At an Israel Defense Forces command center at Kissufim on the border with Gaza, six 18- and 19-year-old female soldiers sit staring at black-and-white screens that show what's happening inside the Strip.
When fog sets in and the monitors become useless, the spotters switch to radar. They are under the command of a woman their own age who, for her four-hour shift, is responsible for monitoring dozens of kilometers inside Gaza.
In the middle of the command-center room, on a raised podium with additional screens, a seat is reserved for the operator of a "see and shoot" system. This technology is capable of identifying a band of militants or a lone individual; it can also direct heavy machine-gun fire into the Strip from a tower near the border. There are similar facilities at all four battalion command centers along the frontier.

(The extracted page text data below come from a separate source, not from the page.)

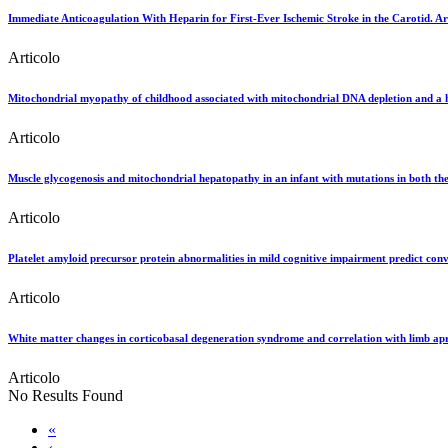
Immediate Anticoagulation With Heparin for First-Ever Ischemic Stroke in the Carotid. Ar
Articolo
Mitochondrial myopathy of childhood associated with mitochondrial DNA depletion and 
Articolo
Muscle glycogenosis and mitochondrial hepatopathy in an infant with mutations in both t
Articolo
Platelet amyloid precursor protein abnormalities in mild cognitive impairment predict conv
Articolo
White matter changes in corticobasal degeneration syndrome and correlation with limb ap
Articolo
No Results Found
«
‹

The IDF Spokesman's Office regularly reports about military actions taken against bands of militants spotted inside Gaza. Less known, however, is that in almost all these incidents, the initial detection and even the gunfire is carried out by these spotters, who have only become fully operational in the past year and a half. Dozens of terrorists have been hit after being identified by the spotters.
"If I don't report to the force on the ground that the person is armed, they will not shoot at him," says Sgt. Sapir Gonen, a lookout shift commander at the Nahal Oz command center on the border. She says that "every soldier at the command center needs the operational skill to know what weapons look like ... and how an armed man conducts himself, as opposed to someone who is not armed." She called the job "a very great responsibility."
The spotters often argue with the commanders of ground forces over potential targets. "I have to make it clear to the company commander that [he] happens to be a guy with rank, but a spotter is sitting here and she sees things from a better angle," Gonen said. "And we have experience of people who are here all year."